Все началось, наверное, год назад, когда я упала с велосипеда на улице. У меня появился шрам между носом и губой. Часто Игорь ласково называл меня собакой, он говорил "ты – мой пес", "ты – собака, ты – собака моя". Теперь, после этого падения шрам напоминал чем-то собачий нос и я сказала Игорю, что однажды, он проснется и увидит рядом с собой не жену, а собаку и однажды этот момент наступил.
Игорь кормил меня лучшим кормом, выгуливал утром и вечером, постелил у двери мягкий чистый коврик, разговаривал со мной, а я смотрела на него своими карими глазами и иногда поскуливала, так как говорить у меня уже давно не получалось, а мне так многое хотелось сказать. Иногда мне хотелось, чтобы мы оба превратились и мчались по лугу, весело заливаясь лаем, забыв все мирское и отдавшись животной радости существования . Мне приходило в голову, что Ваня может привести другую женщину, что это когда-нибудь случится и сначала, когда все только начиналось, я думала, что буду таскать её вещи и грызть тапки из ревности, но потом ревность уходила куда-то в туман, также стираясь как навязчивые мысли и воспоминания. Трудно было объяснить близким, что произошло превращение и поверить в это мог только Игорь, так как он знал предысторию этой трансформации, но другие, им было тяжело. А потом все привыкли и я убежала из дома, чтобы не напоминать другим о себе и не внушать им чувство вины.
Так прошло два месяца и мне захотелось приключений, я добежала до речного вокзала, села на "Омик", забралась под грузовик, мне не сложно было туда пролезть, добрый человек из членов экипажа даже угостил меня со словами "Эй, пёс, держи!" Мы доехали до Солнечного, горы, вода, всё такое, я вспомнила, как прошлым летом мы с Игорем ели здесь вкусную вишню и был ветер и жара и пахло водой, что-то влекло меня к этому месту и вот я оказалась здесь снова.
В своих радостных мыслях я бежала по дороге, за мной ехал небольшой грузовик с фургоном и тут в меня выстрелили.
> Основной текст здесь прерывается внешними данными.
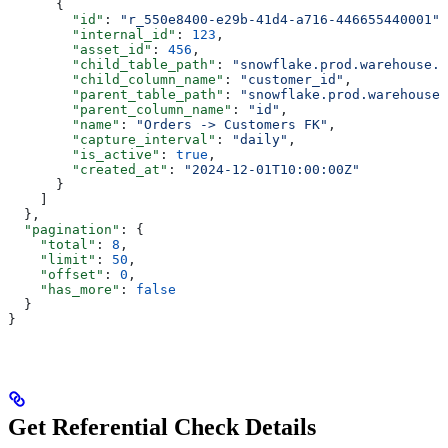
      {
        "id"
: 
"r_550e8400-e29b-41d4-a716-446655440001"
,
        "internal_id"
: 
123
,
        "asset_id"
: 
456
,
        "child_table_path"
: 
"snowflake.prod.warehouse.o
        "child_column_name"
: 
"customer_id"
,
        "parent_table_path"
: 
"snowflake.prod.warehouse.
        "parent_column_name"
: 
"id"
,
        "name"
: 
"Orders -> Customers FK"
,
        "capture_interval"
: 
"daily"
,
        "is_active"
: 
true
,
        "created_at"
: 
"2024-12-01T10:00:00Z"
      }
    ]
  },
  "pagination"
: {
    "total"
: 
8
,
    "limit"
: 
50
,
    "offset"
: 
0
,
    "has_more"
: 
false
  }
}
Get Referential Check Details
Помню, как появилась мысль, что все кончено, как когда-то мне хотелось, и что жизнь была не такой уж плохой, а местами даже счастливой. Потом был железный фургон, в котором было еще несколько собак, душная темнота и боль в лопатке и забытье.
Тихая музыка, похожая на пение птиц, заставила меня очнуться. Я проснулась в своей постели, увидела рядом спящего Игоря, поцеловала его в висок, подумала, что совсем не страшно идти на новую работу и что вчера прошло две недели с того момента, как я начала пить флувоксамин.